Ofwat sets out the detail of its leakage reporting overhaul
- by Karma Loveday
- Feb 9
- 2 min read
Ofwat has set out the details of the review of leakage reporting it flagged up before Christmas. The aim is to create a new methodology for use at PR29. Arrangements in AMP8 will be unaffected although there will be some shadow reporting in-period, potentially from 2026-27.
In a letter to regulation directors, Ofwat explained the current methodology – “a leakage estimation derived from a combination of real data, infilled data, samples, studies and assumptions” – dates to 1994 and is not suited to a water deficit world or the imminent rollout of smart meters.
Moreover, it has become overly complex and “does not incentivise companies to maintain sufficiently high levels of accuracy in all components of the water balance”. For 2023-24, 11 companies reported a water balance gap greater than +/- 2%, and five companies at greater than 3%. Ofwat said: “We believe that a higher degree of accuracy is required to deliver a better estimation of leakage.”
Ofwat said it had not pre-judged the outcome of the review, but would seek to:
Incentivise companies to continually improve the accuracy of data, minimising where possible the need for assumptions and infilling of missing data.
Understand best practice for each component of the water balance and incentivise companies to maintain a high degree of confidence in their water balance. “In this we want to ensure the focus for leakage reduction is on the detection and repair of real losses, not apparent losses."
Simplify the calculation.
Consider how best to incorporate smart meter data.

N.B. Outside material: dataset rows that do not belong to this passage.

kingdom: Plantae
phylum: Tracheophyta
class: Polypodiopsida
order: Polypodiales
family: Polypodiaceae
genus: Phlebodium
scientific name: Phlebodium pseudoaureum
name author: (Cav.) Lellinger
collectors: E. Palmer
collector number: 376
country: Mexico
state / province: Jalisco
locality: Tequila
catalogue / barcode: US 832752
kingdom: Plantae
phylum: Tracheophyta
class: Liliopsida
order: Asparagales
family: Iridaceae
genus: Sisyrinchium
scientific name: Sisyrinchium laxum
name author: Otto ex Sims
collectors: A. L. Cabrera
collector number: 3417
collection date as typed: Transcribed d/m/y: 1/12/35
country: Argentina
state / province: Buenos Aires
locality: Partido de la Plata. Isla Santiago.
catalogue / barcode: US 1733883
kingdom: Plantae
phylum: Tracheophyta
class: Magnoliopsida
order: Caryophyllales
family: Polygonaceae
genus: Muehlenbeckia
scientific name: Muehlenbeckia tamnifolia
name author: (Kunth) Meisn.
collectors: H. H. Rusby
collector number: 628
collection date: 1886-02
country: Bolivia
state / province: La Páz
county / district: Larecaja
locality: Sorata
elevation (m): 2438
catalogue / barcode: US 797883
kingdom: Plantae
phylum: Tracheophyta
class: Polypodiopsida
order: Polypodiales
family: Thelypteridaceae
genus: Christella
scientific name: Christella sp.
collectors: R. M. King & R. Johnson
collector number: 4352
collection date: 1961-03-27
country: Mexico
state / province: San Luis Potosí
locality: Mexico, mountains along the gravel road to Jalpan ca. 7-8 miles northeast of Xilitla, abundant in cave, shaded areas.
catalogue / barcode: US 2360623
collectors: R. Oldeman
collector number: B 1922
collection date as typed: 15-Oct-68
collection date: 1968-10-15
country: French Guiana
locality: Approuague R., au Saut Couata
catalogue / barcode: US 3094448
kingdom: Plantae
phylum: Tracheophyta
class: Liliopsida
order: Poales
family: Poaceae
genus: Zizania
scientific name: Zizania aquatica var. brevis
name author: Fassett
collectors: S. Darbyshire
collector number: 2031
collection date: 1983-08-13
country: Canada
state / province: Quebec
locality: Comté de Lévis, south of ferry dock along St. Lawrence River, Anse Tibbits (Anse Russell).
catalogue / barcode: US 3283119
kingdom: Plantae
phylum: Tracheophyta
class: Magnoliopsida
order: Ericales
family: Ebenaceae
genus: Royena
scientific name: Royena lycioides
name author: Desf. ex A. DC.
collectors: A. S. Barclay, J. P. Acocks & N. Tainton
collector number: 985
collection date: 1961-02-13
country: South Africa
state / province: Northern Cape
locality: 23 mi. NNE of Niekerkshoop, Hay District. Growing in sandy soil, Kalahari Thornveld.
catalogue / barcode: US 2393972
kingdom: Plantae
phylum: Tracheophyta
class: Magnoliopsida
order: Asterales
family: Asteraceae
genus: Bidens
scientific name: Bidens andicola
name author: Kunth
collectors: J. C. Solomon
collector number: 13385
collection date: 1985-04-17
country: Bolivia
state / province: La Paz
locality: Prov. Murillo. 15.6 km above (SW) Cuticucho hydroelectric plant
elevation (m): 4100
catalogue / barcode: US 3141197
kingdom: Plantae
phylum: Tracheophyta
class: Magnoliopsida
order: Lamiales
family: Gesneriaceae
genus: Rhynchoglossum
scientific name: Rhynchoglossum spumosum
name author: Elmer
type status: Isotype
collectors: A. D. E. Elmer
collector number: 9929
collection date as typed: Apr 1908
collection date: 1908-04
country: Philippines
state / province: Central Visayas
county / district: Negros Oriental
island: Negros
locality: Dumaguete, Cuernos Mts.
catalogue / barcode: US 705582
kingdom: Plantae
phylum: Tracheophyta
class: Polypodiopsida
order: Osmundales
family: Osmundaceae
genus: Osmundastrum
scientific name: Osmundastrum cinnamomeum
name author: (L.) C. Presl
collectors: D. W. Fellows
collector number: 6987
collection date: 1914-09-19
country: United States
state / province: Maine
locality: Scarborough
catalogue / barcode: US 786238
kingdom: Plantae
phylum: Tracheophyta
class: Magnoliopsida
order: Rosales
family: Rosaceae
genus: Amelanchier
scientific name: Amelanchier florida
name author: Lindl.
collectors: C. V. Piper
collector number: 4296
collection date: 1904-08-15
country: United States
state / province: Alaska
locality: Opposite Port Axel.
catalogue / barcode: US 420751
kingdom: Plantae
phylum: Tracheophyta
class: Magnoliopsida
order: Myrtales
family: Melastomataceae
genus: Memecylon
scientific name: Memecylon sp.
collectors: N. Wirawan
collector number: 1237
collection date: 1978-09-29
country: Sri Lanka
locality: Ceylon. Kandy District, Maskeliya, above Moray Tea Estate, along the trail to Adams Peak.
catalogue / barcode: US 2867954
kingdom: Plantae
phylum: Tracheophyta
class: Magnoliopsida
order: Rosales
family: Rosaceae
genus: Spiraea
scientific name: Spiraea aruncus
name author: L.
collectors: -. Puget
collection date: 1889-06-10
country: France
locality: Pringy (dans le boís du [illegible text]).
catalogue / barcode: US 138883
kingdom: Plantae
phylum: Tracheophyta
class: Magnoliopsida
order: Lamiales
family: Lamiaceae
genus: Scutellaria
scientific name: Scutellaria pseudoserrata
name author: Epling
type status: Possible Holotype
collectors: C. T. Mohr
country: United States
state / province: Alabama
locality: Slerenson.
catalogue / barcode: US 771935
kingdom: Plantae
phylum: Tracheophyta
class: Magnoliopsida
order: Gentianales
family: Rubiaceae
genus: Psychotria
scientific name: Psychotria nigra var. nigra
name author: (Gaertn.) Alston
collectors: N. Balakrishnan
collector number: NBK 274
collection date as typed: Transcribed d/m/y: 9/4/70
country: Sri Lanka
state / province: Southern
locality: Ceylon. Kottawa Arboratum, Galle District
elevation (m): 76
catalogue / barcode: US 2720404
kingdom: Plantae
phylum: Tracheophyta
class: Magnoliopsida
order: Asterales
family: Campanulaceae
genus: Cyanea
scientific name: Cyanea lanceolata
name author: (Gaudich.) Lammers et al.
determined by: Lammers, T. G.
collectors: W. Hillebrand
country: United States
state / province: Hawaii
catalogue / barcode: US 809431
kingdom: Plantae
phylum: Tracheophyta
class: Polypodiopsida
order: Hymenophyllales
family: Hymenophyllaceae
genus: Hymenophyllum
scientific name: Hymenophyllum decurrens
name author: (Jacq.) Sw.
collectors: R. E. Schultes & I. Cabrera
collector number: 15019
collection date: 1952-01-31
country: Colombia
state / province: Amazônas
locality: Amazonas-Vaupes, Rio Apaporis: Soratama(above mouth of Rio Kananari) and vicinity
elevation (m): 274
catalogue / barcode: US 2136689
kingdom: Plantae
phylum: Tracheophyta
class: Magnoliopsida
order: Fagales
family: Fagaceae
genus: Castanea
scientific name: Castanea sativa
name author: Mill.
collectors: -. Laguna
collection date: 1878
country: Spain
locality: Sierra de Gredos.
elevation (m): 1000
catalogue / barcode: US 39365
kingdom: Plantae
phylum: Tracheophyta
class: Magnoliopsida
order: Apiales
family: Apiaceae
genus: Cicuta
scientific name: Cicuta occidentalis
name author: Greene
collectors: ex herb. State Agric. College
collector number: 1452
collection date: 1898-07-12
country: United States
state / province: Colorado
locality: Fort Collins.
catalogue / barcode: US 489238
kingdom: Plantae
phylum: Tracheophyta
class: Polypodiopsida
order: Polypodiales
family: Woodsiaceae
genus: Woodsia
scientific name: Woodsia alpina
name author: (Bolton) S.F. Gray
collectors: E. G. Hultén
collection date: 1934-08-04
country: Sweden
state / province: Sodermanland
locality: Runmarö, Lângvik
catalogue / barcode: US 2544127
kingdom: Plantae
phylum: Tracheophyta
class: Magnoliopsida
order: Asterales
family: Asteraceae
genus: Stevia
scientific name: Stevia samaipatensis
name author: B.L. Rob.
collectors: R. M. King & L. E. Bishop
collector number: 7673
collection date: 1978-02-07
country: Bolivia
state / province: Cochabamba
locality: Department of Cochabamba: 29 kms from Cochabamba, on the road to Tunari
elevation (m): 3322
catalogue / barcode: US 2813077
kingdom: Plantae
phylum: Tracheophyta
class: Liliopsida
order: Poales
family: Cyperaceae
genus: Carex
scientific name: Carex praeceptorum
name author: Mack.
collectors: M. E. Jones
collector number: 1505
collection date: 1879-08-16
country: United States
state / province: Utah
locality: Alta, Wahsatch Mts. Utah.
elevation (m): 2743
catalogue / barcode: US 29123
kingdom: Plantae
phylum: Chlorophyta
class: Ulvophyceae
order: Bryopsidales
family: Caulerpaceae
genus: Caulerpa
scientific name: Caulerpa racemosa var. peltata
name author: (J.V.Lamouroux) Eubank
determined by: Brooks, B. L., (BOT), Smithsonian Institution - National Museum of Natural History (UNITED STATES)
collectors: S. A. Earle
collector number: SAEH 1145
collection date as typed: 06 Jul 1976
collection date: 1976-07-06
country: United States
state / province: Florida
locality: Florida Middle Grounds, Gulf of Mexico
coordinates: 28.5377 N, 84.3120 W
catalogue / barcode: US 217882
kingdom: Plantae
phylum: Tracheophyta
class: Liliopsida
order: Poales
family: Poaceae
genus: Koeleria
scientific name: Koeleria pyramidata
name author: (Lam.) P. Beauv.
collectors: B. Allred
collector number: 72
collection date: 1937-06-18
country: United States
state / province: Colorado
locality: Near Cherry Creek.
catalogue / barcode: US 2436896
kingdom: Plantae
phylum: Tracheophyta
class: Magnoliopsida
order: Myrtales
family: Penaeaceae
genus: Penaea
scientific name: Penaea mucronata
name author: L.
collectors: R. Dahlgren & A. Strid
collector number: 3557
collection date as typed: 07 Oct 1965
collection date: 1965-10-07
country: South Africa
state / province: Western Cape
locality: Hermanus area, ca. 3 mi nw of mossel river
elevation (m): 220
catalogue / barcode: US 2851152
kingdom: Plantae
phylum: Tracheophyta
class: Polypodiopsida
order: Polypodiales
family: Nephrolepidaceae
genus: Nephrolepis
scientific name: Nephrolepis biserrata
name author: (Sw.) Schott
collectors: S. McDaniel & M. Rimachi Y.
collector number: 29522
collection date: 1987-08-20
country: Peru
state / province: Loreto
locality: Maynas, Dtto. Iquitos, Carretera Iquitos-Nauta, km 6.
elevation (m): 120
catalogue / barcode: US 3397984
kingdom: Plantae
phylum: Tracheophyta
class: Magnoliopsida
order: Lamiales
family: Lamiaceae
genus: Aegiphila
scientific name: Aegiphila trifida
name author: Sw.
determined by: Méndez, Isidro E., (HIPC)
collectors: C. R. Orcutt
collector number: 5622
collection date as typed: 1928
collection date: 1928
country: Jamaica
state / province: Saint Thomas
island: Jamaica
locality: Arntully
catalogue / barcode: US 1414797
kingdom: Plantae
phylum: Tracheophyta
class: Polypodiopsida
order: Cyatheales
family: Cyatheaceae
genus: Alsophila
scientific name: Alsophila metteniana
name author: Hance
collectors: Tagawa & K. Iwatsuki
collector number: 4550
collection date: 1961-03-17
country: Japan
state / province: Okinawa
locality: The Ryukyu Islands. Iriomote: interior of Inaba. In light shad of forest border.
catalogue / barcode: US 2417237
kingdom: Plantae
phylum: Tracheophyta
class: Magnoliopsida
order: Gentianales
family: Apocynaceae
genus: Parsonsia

Secure a consistent approach with environmental regulators.
Consider international norms and their suitability for use here.
An information-gathering exercise will run through spring and summer, including a deep dive of each water company’s approach. Workshops and work streams will follow in summer and autumn, with the likely content to include:
The emerging picture of best practice across all companies.
A decision on whether to adopt a ‘top-down’ vs a top-down bottom-up’ approach, and detail of the calculation.
International comparators.
Components of the calculation, expected accuracy and incentivisation.
Upstream (trunk main and service reservoir) leakage.
How to best use smart meter data.
The findings from the workstreams will be drafted into a methodology for consultation in late 2025/early 2026. Ofwat will consider the consultation responses, before publishing the finalised methodology by summer 2026.